Please condense the paragraph in the post on pandemic stillbirths below that begins "To add to this yesterday" into a short bulleted list that keeps its main facts.

• [Document text]
--- START ---
Anyway the Robot must have had pretty easy lines to learn as usually all he repetitively said was “Danger Will Robinson” or “warning warning.” I am beginning to know how he must have felt as I have been repetitively warning now for a few months that the current Pandemic will inevitably cause an increase in stillbirths. I take no pleasure at all in saying there is more and more evidence emerging to support my view.
Last week the Scots , who seem to be able to report population based perinatal outcomes faster than anyone else in the world, reported a concerning spike in stillbirth rates in the last quarter.
To add to this yesterday a research letter titled Change in the Incidence of Stillbirth and Preterm Delivery During the COVID-19 Pandemic was published in JAMA. This was reporting a pre v during pandemic study in St George’s University Hospital, London . They compared pregnancy outcomes from 1681 births occurring at the hospital between October 1, 2019, to January 31, 2020 (preceding the first reported UK cases of COVID-19), with 1718 births from February 1, 2020, to June 14, 2020. Outcomes included stillbirth, preterm birth, cesarean delivery, and neonatal unit admission.Interestingly they did not find an increase in preterm birth, cesarean or neonatal admission between the two time frames. They did report fewer women with hypertension in the pandemic group (3.7% vs 5.7%; P = .005) but, of concern, here are their stillbirth findings:
The incidence of stillbirth was significantly higher during the pandemic period (n = 16 [9.31 per 1000 births]; none associated with COVID-19) than during the prepandemic period (n = 4 [2.38 per 1000 births]) (difference, 6.93 per 1000 births [95% CI, 1.83-12.0]; P = .01) and the incidence of stillbirth was significantly higher when late terminations for fetal abnormality were excluded during the pandemic period (6.98 per 1000 births vs 1.19 in the prepandemic period; difference, 5.79 [95% CI, 1.54-10.1]; P = .01).
--- END ---
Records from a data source
--- START ---
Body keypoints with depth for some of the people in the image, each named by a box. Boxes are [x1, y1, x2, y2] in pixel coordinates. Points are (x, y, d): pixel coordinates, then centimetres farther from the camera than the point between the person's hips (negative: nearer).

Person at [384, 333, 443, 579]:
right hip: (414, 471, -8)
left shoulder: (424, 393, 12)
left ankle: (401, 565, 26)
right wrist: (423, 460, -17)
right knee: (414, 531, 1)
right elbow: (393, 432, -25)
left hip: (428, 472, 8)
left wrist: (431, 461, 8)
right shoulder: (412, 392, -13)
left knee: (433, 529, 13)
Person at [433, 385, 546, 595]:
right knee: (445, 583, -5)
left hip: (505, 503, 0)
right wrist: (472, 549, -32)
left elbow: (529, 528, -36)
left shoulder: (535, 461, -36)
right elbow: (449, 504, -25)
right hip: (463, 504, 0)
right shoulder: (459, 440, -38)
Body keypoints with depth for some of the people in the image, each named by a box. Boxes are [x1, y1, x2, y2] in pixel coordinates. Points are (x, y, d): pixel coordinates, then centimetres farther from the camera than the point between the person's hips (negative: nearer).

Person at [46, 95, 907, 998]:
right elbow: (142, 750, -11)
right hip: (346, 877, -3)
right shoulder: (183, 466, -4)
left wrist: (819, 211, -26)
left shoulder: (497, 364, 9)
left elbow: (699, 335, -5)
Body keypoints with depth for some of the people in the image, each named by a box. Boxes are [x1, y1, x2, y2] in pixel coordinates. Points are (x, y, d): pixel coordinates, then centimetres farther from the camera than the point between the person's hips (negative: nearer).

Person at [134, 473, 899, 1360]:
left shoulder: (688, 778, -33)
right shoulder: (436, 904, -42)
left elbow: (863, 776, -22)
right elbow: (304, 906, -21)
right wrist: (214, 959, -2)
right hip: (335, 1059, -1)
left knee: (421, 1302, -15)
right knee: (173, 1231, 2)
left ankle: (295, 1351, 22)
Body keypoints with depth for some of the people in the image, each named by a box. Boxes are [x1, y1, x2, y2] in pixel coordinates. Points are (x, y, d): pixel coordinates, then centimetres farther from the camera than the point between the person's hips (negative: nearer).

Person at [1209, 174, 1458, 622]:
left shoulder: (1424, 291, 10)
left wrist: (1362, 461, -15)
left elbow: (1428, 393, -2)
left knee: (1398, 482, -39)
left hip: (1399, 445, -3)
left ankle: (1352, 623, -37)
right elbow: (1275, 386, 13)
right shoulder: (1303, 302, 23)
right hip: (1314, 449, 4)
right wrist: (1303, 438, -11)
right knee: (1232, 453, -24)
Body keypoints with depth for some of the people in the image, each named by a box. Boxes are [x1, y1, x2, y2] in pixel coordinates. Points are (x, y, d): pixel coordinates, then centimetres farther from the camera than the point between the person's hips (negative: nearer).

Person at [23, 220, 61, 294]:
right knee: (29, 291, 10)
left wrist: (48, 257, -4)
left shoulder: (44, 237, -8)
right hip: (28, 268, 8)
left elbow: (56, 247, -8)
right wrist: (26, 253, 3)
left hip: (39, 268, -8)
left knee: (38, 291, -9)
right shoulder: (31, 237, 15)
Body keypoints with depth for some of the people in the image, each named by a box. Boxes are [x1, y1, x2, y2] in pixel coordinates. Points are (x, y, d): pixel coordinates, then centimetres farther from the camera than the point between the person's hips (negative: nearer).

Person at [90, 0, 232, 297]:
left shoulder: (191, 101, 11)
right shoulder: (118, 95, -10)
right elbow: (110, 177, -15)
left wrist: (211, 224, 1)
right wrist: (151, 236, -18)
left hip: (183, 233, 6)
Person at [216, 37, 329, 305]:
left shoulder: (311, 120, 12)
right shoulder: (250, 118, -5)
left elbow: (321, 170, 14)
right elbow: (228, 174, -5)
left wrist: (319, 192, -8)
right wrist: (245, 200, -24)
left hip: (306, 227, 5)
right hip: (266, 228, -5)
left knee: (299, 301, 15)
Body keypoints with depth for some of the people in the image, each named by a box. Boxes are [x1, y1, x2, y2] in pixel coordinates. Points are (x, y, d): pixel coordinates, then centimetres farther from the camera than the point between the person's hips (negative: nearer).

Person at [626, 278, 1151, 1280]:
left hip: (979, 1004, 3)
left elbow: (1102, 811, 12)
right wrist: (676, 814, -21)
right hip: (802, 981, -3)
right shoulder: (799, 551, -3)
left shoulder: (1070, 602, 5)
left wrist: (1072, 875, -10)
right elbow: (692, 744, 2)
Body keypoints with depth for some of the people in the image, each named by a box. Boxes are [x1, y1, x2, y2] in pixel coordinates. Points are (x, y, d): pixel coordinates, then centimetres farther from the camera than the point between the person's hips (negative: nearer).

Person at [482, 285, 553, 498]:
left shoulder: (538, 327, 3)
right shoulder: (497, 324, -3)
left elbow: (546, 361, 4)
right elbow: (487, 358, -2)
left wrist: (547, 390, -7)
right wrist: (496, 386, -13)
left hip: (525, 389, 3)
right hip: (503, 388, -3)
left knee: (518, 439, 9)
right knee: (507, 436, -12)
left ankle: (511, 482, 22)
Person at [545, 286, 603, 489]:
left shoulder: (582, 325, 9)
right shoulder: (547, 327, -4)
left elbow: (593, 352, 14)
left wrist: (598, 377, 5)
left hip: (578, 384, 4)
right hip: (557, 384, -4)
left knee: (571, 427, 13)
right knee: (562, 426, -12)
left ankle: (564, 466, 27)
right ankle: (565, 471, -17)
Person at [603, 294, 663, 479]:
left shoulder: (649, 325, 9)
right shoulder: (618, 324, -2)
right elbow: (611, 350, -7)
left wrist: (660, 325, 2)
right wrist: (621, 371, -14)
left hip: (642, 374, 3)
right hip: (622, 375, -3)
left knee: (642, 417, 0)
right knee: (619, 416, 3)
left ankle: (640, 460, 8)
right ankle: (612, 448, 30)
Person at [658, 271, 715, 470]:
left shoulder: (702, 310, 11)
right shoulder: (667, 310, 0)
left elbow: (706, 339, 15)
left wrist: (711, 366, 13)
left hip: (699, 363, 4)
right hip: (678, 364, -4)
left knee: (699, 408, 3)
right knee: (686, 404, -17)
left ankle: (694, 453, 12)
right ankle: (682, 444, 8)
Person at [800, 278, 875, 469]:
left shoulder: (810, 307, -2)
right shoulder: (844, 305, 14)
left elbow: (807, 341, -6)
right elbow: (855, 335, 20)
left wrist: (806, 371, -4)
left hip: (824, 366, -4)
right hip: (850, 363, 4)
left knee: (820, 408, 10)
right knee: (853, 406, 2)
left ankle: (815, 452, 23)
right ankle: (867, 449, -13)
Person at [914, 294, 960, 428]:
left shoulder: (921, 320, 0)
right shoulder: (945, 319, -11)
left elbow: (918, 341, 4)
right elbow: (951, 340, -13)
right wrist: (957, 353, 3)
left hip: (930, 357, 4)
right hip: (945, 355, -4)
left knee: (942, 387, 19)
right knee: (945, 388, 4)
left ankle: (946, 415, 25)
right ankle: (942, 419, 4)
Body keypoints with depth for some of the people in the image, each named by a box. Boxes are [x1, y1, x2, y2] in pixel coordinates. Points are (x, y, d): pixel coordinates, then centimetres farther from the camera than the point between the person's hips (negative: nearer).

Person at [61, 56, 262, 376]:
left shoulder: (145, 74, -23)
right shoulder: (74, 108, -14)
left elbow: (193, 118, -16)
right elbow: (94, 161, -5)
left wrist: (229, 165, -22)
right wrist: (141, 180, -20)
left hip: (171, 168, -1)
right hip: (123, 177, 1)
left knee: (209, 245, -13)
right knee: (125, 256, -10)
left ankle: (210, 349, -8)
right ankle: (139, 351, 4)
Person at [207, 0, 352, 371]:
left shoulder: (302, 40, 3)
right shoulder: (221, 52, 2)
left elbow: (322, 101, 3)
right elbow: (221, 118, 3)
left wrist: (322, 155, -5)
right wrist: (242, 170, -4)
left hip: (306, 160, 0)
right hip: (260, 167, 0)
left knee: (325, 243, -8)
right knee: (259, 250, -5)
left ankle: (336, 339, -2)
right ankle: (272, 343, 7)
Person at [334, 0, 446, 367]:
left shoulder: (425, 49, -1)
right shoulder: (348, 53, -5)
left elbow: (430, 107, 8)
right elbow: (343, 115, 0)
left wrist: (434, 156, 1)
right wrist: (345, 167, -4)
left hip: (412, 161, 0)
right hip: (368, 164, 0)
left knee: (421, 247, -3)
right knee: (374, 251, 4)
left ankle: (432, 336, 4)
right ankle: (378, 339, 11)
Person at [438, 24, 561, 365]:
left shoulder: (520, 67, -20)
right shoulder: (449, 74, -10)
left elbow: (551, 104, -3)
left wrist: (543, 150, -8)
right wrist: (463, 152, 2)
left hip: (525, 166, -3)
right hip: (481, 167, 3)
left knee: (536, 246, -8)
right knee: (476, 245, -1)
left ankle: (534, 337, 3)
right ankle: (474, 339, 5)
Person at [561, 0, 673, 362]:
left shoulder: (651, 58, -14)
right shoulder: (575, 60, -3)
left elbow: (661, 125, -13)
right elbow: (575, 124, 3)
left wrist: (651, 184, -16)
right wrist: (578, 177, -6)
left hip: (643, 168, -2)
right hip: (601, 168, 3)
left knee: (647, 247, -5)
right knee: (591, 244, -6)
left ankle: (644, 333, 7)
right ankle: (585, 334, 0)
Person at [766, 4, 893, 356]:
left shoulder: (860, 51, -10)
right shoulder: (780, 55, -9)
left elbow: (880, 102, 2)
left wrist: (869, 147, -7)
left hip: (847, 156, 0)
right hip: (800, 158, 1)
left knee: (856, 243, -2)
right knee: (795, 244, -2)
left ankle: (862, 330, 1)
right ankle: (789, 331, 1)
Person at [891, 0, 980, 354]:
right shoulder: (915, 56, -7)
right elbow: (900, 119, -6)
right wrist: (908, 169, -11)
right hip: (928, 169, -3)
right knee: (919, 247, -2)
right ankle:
--- END ---
• [Answer to this task]
- A JAMA research letter, "Change in the Incidence of Stillbirth and Preterm Delivery During the COVID-19 Pandemic," was published yesterday.
- It compared outcomes before and during the pandemic at St George's University Hospital, London.
- It covered 1681 births from October 1, 2019, to January 31, 2020 (before the first reported UK COVID-19 cases) and 1718 births from February 1, 2020, to June 14, 2020.
- The outcomes were stillbirth, preterm birth, cesarean delivery and neonatal unit admission.
- There was no increase in preterm birth, cesarean delivery or neonatal admission.
- Fewer women in the pandemic group had hypertension (3.7% vs 5.7%; P = .005).
- The stillbirth findings were a cause for concern.